Provincial Democratic Alliance spokesperson Mark Steele says the DA submitted a question to health MEC Sibongiseni Dhlomo on why the department had spent up to R2.4 million upgrading a smoking room at its Natalia head office building in Pietermaritzburg.
And Steele didn't suck this information out of thin air – the information was contained in an infrastructure projects report submitted to health portfolio committee members on 18 April, says eNCA.
But it's not just the fact that so much was spent on upgrading the smoking room.
There are concerns that the Department of Health has a smoking room in the first place. 

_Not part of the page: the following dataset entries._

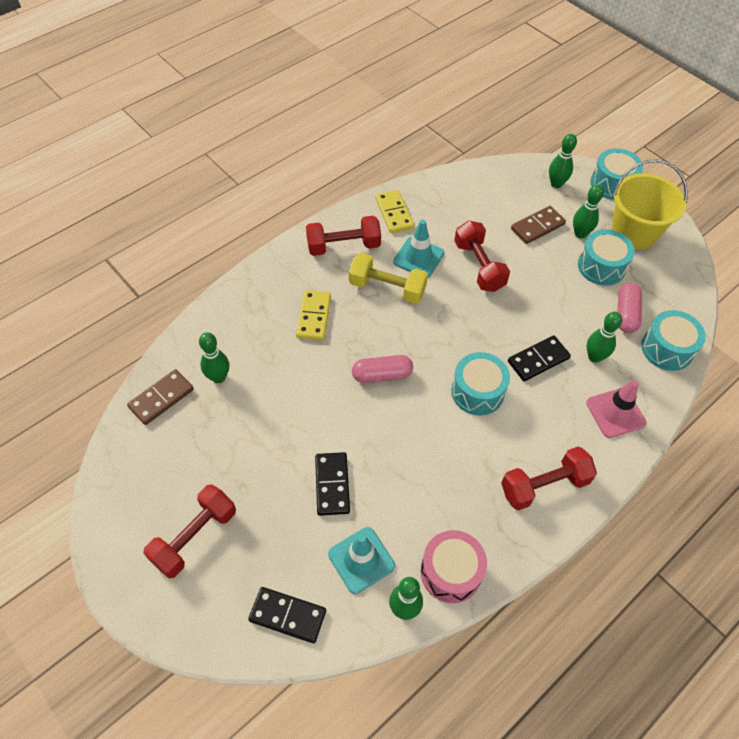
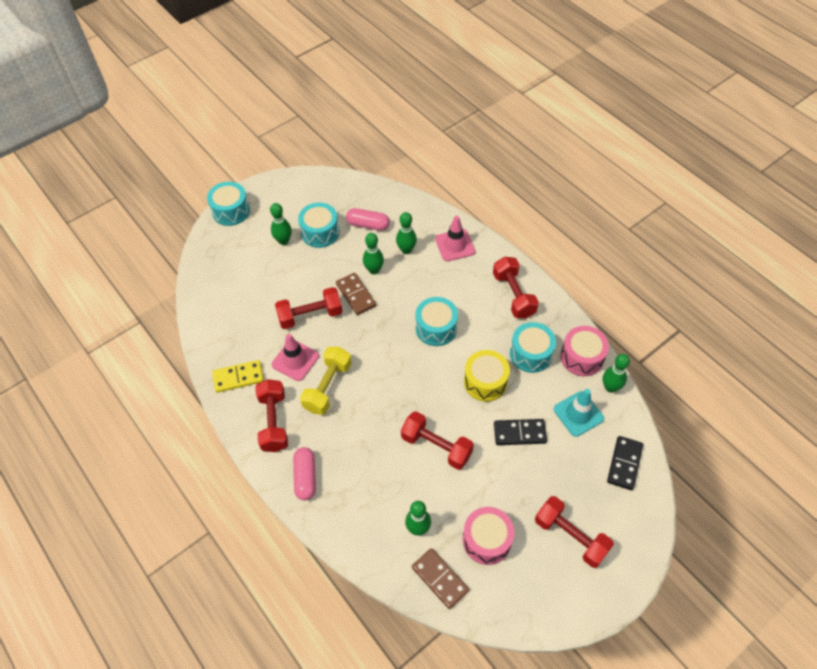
camera: 85 degrees left, 0 degrees up
(199, 444) = (486, 540): none -> pink drum
(313, 316) = (355, 448): yellow domino -> none
(315, 393) = (436, 446): none -> red dumbbell
(382, 375) = (419, 394): pink capsule -> pink capsule (305, 477)
(403, 447) = (485, 382): none -> yellow drum
(418, 257) = (295, 360): turquoise traffic cone -> pink traffic cone
(537, 227) = (271, 269): brown domino -> brown domino (356, 295)
(538, 360) = (408, 285): black domino -> none
(556, 184) = (223, 249): green bowling pin -> green bowling pin (374, 270)
(634, 232) = (287, 206): yellow bucket -> none
(667, 349) = (401, 206): turquoise drum -> turquoise drum (531, 354)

But having a smoking room's a good move if you allow smoking in your business, because smoking isn't allowed in public places.
And with proposed regulations to the Tobacco Products Control Act (TPCA) will impose even more restrictions for smoking in public places and designated smoking areas like smoking rooms, adds Kerusha Narothan on FSP Business
Remember that your smoking room must meet the Tobacco Products Control Act's requirements for reasonable distance…
If you allow smoking in your workplace, remember that the designated smoking area must be at least 5m away from non-smoking employees or you'll face a R50,000 penalty for non-compliance. 
This includes covered walkways or parking areas, in your workplace – and remember that smoking isn't allowed in partially enclosed areas like covered patios, verandas or balconies either.
Two ways to cut down on the amount of time your employees spend on smoke breaks!
Then, once you've ensure your smoking room meets the Tobacco Products Control Act's requirements, you need to cut down on a loss of productivity from employees taking too many smoke breaks.
To do so, you can insist that your smoking employees work in the time taken for smoke breaks after hours, without additional remuneration. 
Another option is to total up the smoke breaks time and deduct it from your employees' wages at the end of the month if you've got a written smoking policy in place, says The Health and Safety Training Manual
Your smoking policy should include a smoking time requirement that's also written into your employees' employment contracts.
Then, to make sure it's fair and accurate, you also need to institute a fool proof method of monitoring your employees' smoking time off work, by getting them to swipe an access card to enter and exit the designated smoking area or getting them to clock out and in again from their office.
These two methods are sure to cut down on the amount of productivity lost to smoke breaks in your office.